Говорит, что поссорился с ними. Ни Эм, ни Эмиль больше не приходят на работу или к нам в гости, мы вместе не ходим в кино, хотя это и позволяет сэкономить на билетах.
Олег меняется, в этом нет никаких сомнений, но я безумно боюсь любых перемен.
За последнее время я прочла множество литературы по шизофрении, общалась с мамой Олега, которая подробно рассказывала, как распознать признаки ухудшения. Мне следует обращать внимание на любое изменение в поведении, явное проявление страха, тревоги, плохой сон, беспричинный смех и прочее, прочее. Я искала что-то подобное в поведении Олега всю весну и начало лета, так как мне сказали, что это самое время для обострений. Но подобных симптомов в его поведении обнаружить не удавалось. Ничего подозрительного, помимо иногда грубого «Как же ты меня замучила своими расспросами», я не слышала.
Изо дня в день он становится всё нормальнее, что радует и пугает одновременно. Когда я практически силком затащила его в свою квартиру, а потом и в свою жизнь, я видела перед собой человека, сумевшего приспособиться. Пусть даже его адаптивность заключалась в невидимых друзьях, являющихся частью личного пространства, куда он всегда мог сбежать, если внешний мир на него давил. Выдуманный мирок принадлежал только ему, был своего рода отдушиной. И он рушился прямо на глазах, ненужный и забытый.
Я стараюсь заменить его воображаемую вселенную собой, но у меня слишком мало опыта. Иногда, когда Олег часами не разговаривает, я теряюсь. Понимаю, что если желание побыть в одиночестве относить к признакам шизофрении, то всех людей на планете пора распределить по больницам, поэтому стараюсь не обращать на это внимание. Но мне страшно, потому что я не знаю, о чём он думает. Нет, конечно, самого Олега я не боюсь, даже мысли нет, что он может причинять вред. Мне страшно, что он может причинить вред себе.
По субботам я всегда убираю в квартире. Так было заведено ещё в доме родителей, и я впитывала этот распорядок с детства. Олег лежит на диване с отсутствующим выражением лица. Кажется, он спит с открытыми глазами.
– У тебя всё хорошо? Олег, может, поможешь мне? – спрашиваю.

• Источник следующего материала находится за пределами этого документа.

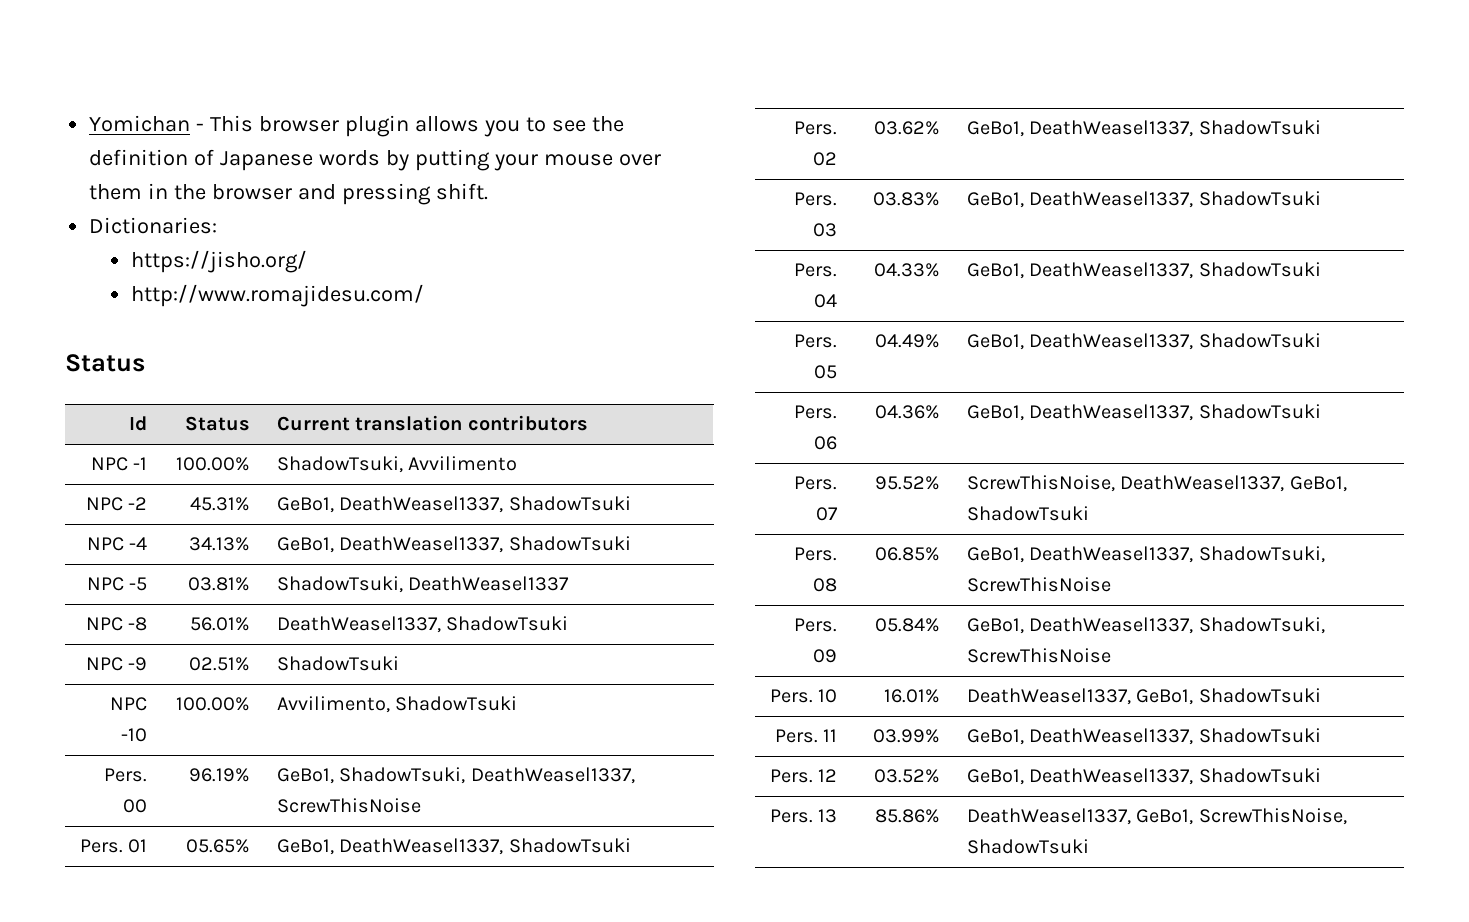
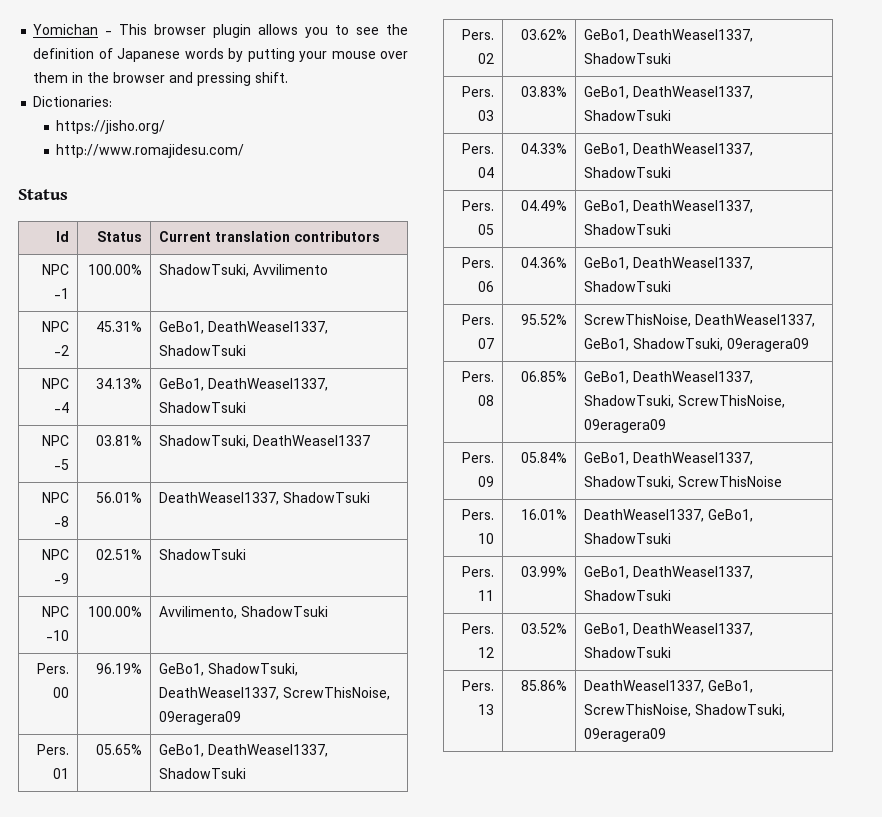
[276,798,421,813] ScrewThisNoise -> [282,687,390,700] [158,711,241,725] ScrewThisNoise, 09eragera09
[966,506,1089,521] ShadowTsuki -> [632,338,809,352] ShadowTsuki, 09eragera09
[966,577,1111,592] ScrewThisNoise -> [677,395,785,408] [583,419,666,433] ScrewThisNoise, 09eragera09
[966,839,1089,854] ShadowTsuki -> [694,704,785,717] [583,728,666,742] ShadowTsuki, 09eragera09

– Аля, давай вечером, я неважно себя чувствую, – отвечает вяло.
– У тебя что-то болит? – Я сажусь рядом.
Он отворачивается.
– Тут болит, – отвечает, прижимая руку к затылку. – Дай мне полчаса.
Глава 14.1. Олег
Мне следует выходить куда-нибудь с Алей чаще, но пока не получается.
Я лежу на диване с закрытыми… с открытыми глазами (это неважно) и жду, пока подействуют успокоительные, которые я сам себе прописал взамен транквилизаторов, рецепт на которые лёгкой рукой подмахнул «доктор». Сон стал отвратительным, прерывистым и пустым. Мне нужно немного времени, чтобы прийти в себя, чтобы всё стало как прежде. Аля переживает за меня, и это плохо, но мне нужно хотя бы минут двадцать. Или сорок.
Меня от себя тошнит. Такое впечатление, что я наблюдаю за собой со стороны. Вижу, как я лежу на диване, как жалок и отвратителен. Тошнота подкатывает к горлу – ненавижу это ощущение.
Иду в ванную комнату, закрываюсь на замок и включаю воду, чтобы было не так слышно звуки.
Меня выворачивает несколько раз, обнимаю унитаз, руки дрожат.
Тошнит снова и снова. Желудок болит, спазмы не прекращаются.
Я смотрю на себя как будто бы сверху, анализирую, что со мной происходит.
Мне не подходят эти успокоительные – делаю вывод, и меня снова тошнит. Крутит живот. Вот чёрт. Голова кружится. Я забираюсь на унитаз, стараясь не упасть.
Опираюсь лицом на ладони.
В палате психбольницы нас лежало пятеро.
Родители платили бешеные деньги психиатру, который меня вёл, за
Родителям нельзя было заходить в мои «покои», как называли палаты санитары, подсмеиваясь над нами, или мою «камеру», как говорили пациенты, из-за решёток на окнах. Папа с мамой не знали, где и в каких условиях я живу.
По крайней мере, у нас не воняло так сильно. Мимо соседней палаты невозможно было пройти, не зажимая пальцами нос. Мы нарекли её «комнатой смертников». Обычно из неё выбирались только ногами вперёд. При каждом таком случае наши говорили: «Ещё один задохнулся». Нам казалось, что это смешная шутка.